• TASK DESCRIPTION:
Make an exact copy, from the records below, of the lines from the line containing "right ear: (330, 770)" to the line containing "right ankle: (149, 276)", both lines included, excluding pictures.

• RECORDS TO USE:
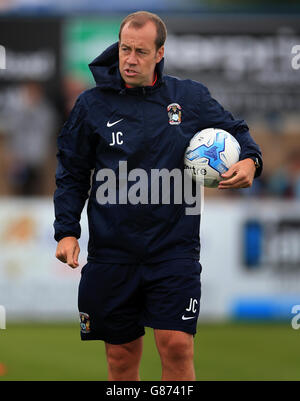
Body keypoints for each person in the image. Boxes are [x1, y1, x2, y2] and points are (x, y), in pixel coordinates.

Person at [54, 11, 262, 381]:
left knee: (177, 345)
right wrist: (66, 231)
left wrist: (251, 160)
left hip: (173, 251)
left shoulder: (190, 99)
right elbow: (71, 172)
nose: (130, 59)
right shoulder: (91, 106)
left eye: (140, 51)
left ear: (159, 54)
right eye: (125, 49)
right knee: (120, 358)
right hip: (112, 254)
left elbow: (236, 130)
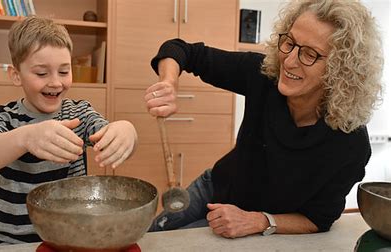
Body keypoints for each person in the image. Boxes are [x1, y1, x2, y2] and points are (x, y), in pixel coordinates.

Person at [145, 0, 383, 238]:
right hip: (213, 185)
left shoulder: (350, 145)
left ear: (340, 69)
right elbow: (181, 50)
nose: (289, 61)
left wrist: (259, 221)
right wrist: (169, 82)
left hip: (250, 226)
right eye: (289, 42)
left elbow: (318, 219)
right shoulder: (264, 75)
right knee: (153, 235)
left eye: (310, 54)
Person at [0, 16, 137, 245]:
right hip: (12, 243)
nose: (56, 82)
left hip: (71, 240)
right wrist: (26, 137)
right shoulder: (1, 116)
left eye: (64, 71)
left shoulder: (79, 113)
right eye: (41, 73)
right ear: (16, 75)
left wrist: (127, 131)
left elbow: (109, 133)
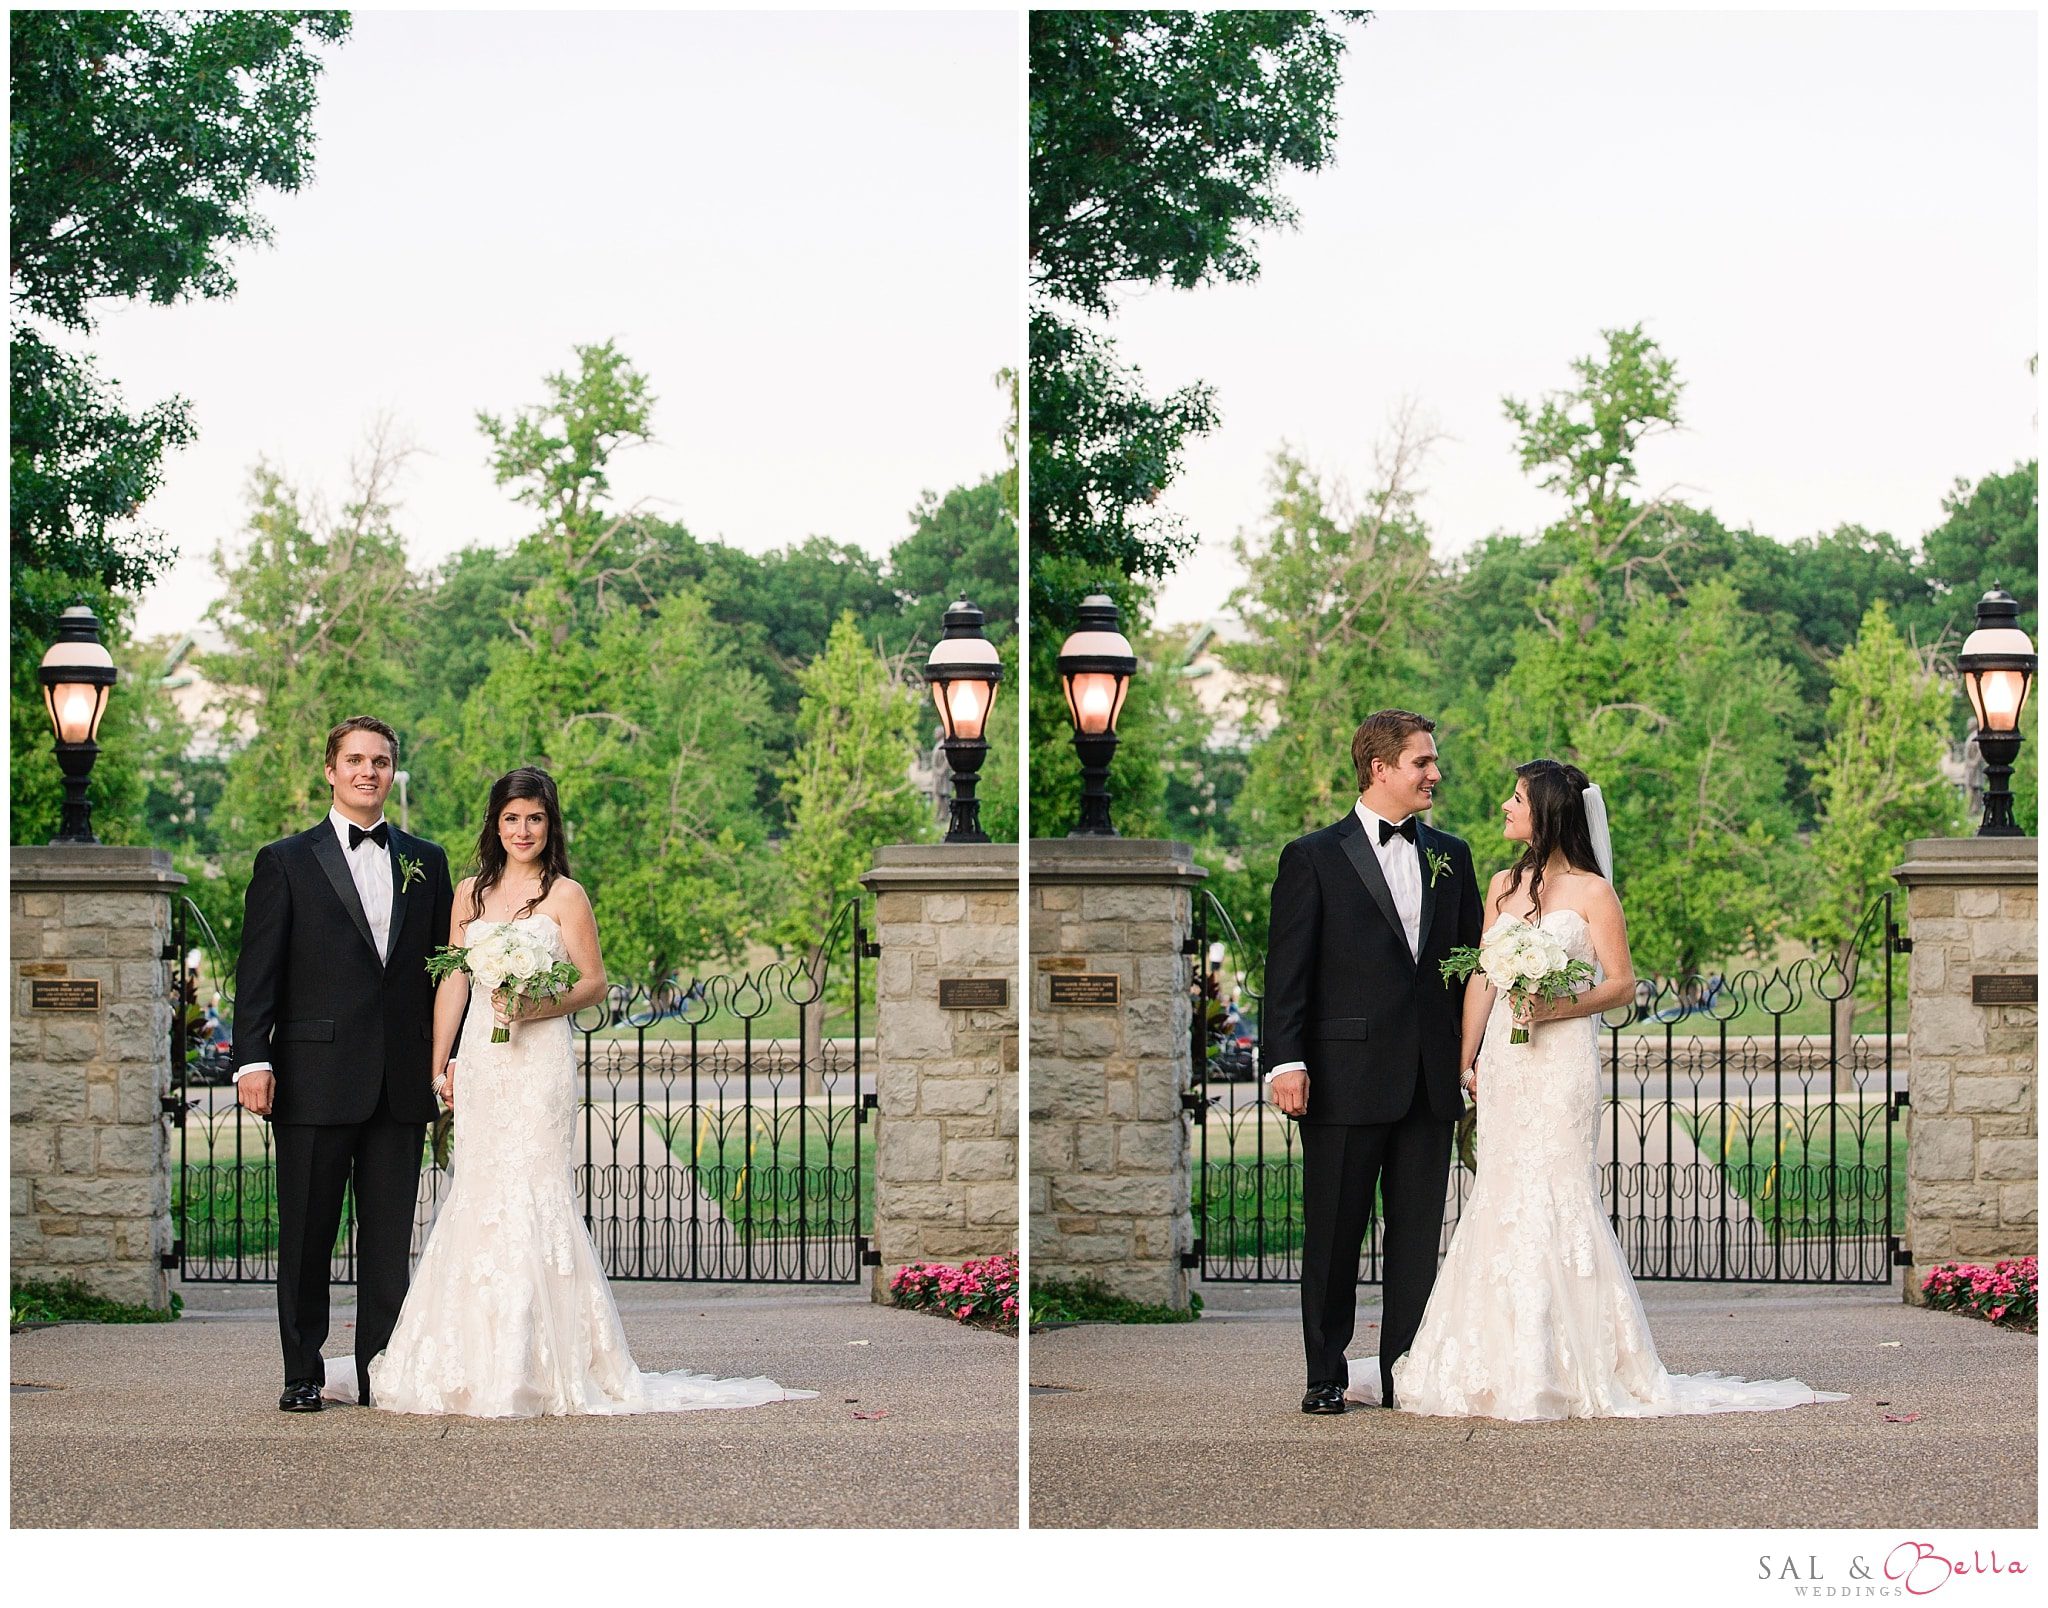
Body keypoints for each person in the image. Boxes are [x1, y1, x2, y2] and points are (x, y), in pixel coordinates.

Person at [1346, 759, 1847, 1419]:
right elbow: (1482, 980)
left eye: (1516, 798)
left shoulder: (1592, 893)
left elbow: (1621, 985)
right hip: (1506, 1063)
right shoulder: (1500, 885)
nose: (1505, 806)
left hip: (1560, 1063)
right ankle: (1493, 1358)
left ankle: (1568, 1363)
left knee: (1558, 1194)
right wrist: (1463, 1062)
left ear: (1547, 811)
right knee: (1500, 1194)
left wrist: (1558, 1005)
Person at [347, 766, 816, 1417]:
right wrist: (440, 1066)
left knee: (536, 1190)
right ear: (495, 823)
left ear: (549, 824)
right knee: (477, 1192)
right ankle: (471, 1355)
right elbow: (452, 982)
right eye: (511, 818)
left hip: (537, 1062)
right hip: (482, 1062)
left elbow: (593, 983)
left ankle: (544, 1361)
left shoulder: (566, 895)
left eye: (534, 819)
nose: (522, 830)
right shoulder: (469, 894)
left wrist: (535, 1007)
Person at [1262, 710, 1483, 1414]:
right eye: (1423, 762)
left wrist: (1473, 1058)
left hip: (1428, 1080)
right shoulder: (1313, 856)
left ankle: (1403, 1375)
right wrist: (1285, 1062)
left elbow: (1473, 963)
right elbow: (1286, 972)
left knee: (1417, 1242)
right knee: (1334, 1234)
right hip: (1341, 1078)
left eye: (1433, 761)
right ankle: (1324, 1373)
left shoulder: (1454, 854)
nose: (1435, 775)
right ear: (1380, 768)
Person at [233, 716, 454, 1412]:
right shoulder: (285, 861)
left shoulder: (428, 859)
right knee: (306, 1236)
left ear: (393, 772)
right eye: (355, 760)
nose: (368, 771)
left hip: (399, 1082)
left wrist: (450, 1064)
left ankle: (378, 1372)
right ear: (330, 770)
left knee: (388, 1244)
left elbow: (445, 972)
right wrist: (252, 1062)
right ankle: (302, 1372)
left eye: (381, 761)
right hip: (312, 1079)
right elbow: (257, 973)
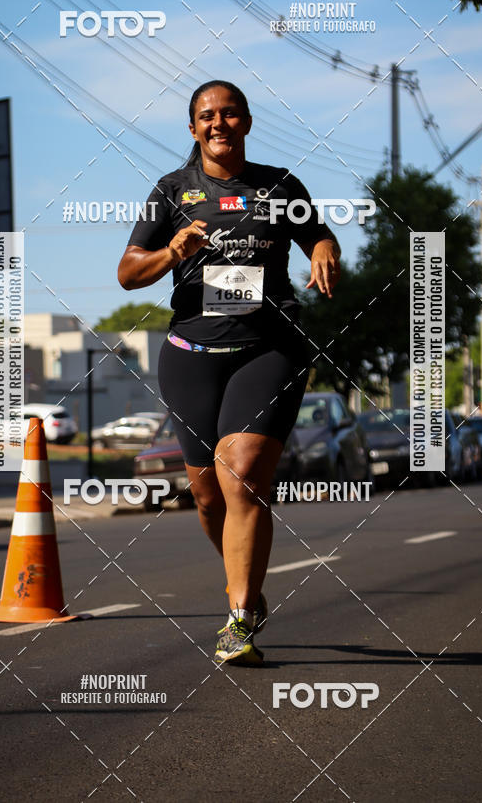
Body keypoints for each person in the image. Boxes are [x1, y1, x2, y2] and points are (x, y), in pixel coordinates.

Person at [118, 80, 341, 665]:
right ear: (193, 129)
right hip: (191, 354)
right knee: (210, 499)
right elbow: (128, 272)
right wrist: (174, 252)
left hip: (269, 347)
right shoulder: (170, 192)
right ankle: (243, 579)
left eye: (229, 113)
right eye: (206, 116)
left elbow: (316, 229)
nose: (218, 123)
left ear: (246, 122)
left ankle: (238, 617)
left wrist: (322, 246)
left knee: (241, 473)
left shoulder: (280, 186)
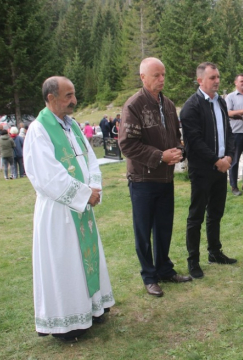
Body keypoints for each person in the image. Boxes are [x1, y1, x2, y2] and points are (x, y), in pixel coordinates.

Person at [23, 76, 114, 341]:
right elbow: (46, 176)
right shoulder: (39, 130)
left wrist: (94, 189)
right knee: (65, 263)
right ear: (50, 98)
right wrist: (84, 195)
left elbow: (90, 159)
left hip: (83, 207)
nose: (73, 101)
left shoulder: (72, 125)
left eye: (73, 94)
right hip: (59, 211)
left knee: (86, 258)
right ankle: (68, 322)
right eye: (67, 96)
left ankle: (94, 309)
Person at [119, 57, 192, 298]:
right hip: (142, 179)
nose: (161, 79)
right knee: (143, 230)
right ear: (143, 77)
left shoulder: (169, 105)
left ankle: (164, 269)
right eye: (156, 75)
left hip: (165, 179)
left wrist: (178, 151)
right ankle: (149, 276)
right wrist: (160, 156)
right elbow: (127, 145)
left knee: (163, 227)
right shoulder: (134, 106)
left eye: (163, 74)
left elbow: (175, 135)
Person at [180, 62, 237, 279]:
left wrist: (229, 156)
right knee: (196, 216)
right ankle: (193, 260)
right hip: (203, 170)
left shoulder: (220, 102)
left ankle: (214, 252)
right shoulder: (191, 107)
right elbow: (193, 142)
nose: (217, 81)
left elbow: (229, 133)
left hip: (221, 167)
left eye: (218, 77)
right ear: (200, 80)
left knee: (216, 213)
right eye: (212, 77)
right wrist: (216, 160)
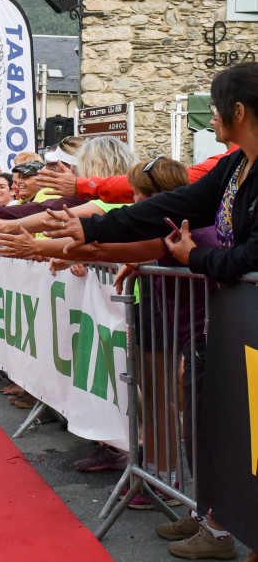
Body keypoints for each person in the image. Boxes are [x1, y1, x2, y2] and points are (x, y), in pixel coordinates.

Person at [44, 62, 258, 560]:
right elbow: (174, 204)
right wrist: (91, 230)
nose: (211, 119)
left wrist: (195, 259)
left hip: (242, 322)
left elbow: (251, 254)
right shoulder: (234, 166)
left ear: (239, 110)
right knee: (229, 432)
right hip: (236, 328)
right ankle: (221, 520)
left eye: (216, 107)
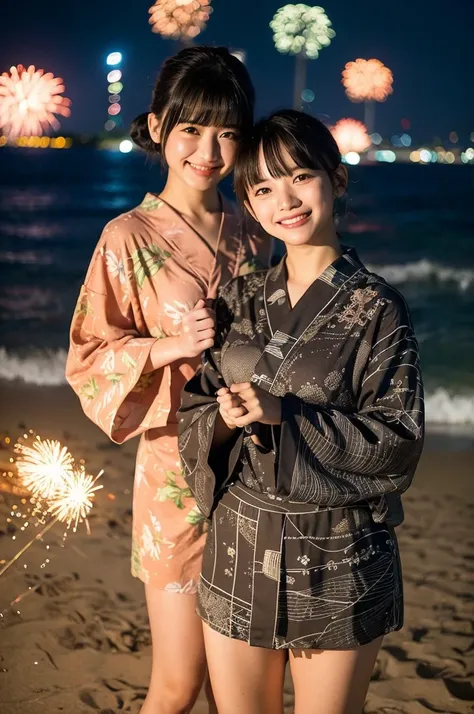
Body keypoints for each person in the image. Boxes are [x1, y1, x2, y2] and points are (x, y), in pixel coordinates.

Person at [178, 109, 424, 714]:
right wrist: (224, 416)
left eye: (300, 176)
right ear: (250, 204)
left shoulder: (377, 308)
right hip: (238, 544)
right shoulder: (236, 300)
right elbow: (195, 406)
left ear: (336, 180)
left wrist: (284, 414)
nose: (283, 200)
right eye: (262, 188)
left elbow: (398, 440)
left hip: (337, 557)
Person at [66, 46, 269, 714]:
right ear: (157, 128)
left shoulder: (255, 232)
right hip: (175, 474)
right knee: (180, 684)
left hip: (255, 473)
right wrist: (167, 346)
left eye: (228, 133)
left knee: (241, 688)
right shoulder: (125, 237)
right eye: (191, 129)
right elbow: (90, 355)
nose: (209, 150)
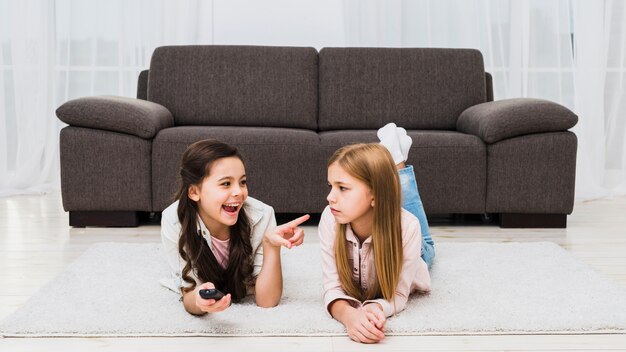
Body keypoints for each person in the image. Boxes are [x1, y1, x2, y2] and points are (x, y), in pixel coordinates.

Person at [160, 139, 309, 316]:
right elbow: (189, 292)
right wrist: (200, 302)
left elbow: (267, 302)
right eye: (226, 183)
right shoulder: (174, 220)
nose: (239, 192)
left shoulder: (262, 215)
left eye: (243, 182)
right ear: (194, 192)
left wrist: (271, 245)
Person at [319, 123, 434, 343]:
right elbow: (332, 287)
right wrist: (349, 316)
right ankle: (393, 159)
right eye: (330, 186)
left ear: (375, 195)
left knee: (427, 245)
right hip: (385, 210)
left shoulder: (408, 228)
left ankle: (398, 163)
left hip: (411, 245)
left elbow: (399, 294)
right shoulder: (330, 217)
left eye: (342, 188)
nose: (330, 197)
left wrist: (375, 307)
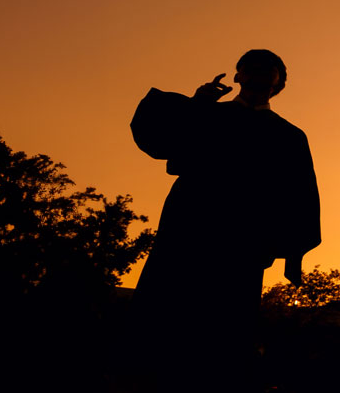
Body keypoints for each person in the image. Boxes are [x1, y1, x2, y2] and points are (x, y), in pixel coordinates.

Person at [129, 49, 322, 392]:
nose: (259, 74)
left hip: (242, 243)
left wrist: (295, 253)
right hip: (188, 231)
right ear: (237, 77)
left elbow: (300, 194)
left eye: (269, 70)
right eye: (251, 68)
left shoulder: (289, 136)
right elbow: (156, 139)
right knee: (166, 320)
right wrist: (195, 104)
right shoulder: (206, 115)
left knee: (225, 335)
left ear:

• RESPONSE:
right ear: (330, 770)
left knee: (388, 1244)
left elbow: (445, 972)
right wrist: (252, 1062)
right ankle: (302, 1372)
left eye: (381, 761)
right hip: (312, 1079)
right elbow: (257, 973)
Body keypoints for each person in the image. Boxes are [x1, y1, x2, y2] and points are (x, y), in pixel coordinates.

Person at [118, 80, 341, 665]:
right ear: (193, 129)
right hip: (191, 354)
right knee: (210, 499)
right elbow: (128, 272)
right wrist: (174, 252)
left hip: (269, 347)
right shoulder: (170, 192)
right ankle: (243, 579)
left eye: (229, 113)
right eye: (206, 116)
left elbow: (316, 229)
nose: (218, 123)
left ear: (246, 122)
left ankle: (238, 617)
left wrist: (322, 246)
left knee: (241, 473)
left shoulder: (280, 186)
Body keypoints for each person in the image. Boxes are [x1, y1, x2, y2] and points are (x, y), in pixel coordinates.

Person at [23, 76, 114, 341]:
right elbow: (46, 176)
right shoulder: (39, 130)
left wrist: (94, 189)
right knee: (65, 263)
right ear: (50, 98)
right wrist: (84, 195)
left elbow: (90, 159)
left hip: (83, 207)
nose: (73, 101)
left shoulder: (72, 125)
left eye: (73, 94)
right hip: (59, 211)
left knee: (86, 258)
right ankle: (68, 322)
right eye: (67, 96)
left ankle: (94, 309)
Person at [119, 57, 192, 298]:
right hip: (142, 179)
nose: (161, 79)
right knee: (143, 230)
right ear: (143, 77)
left shoulder: (169, 105)
left ankle: (164, 269)
right eye: (156, 75)
left hip: (165, 179)
left wrist: (178, 151)
right ankle: (149, 276)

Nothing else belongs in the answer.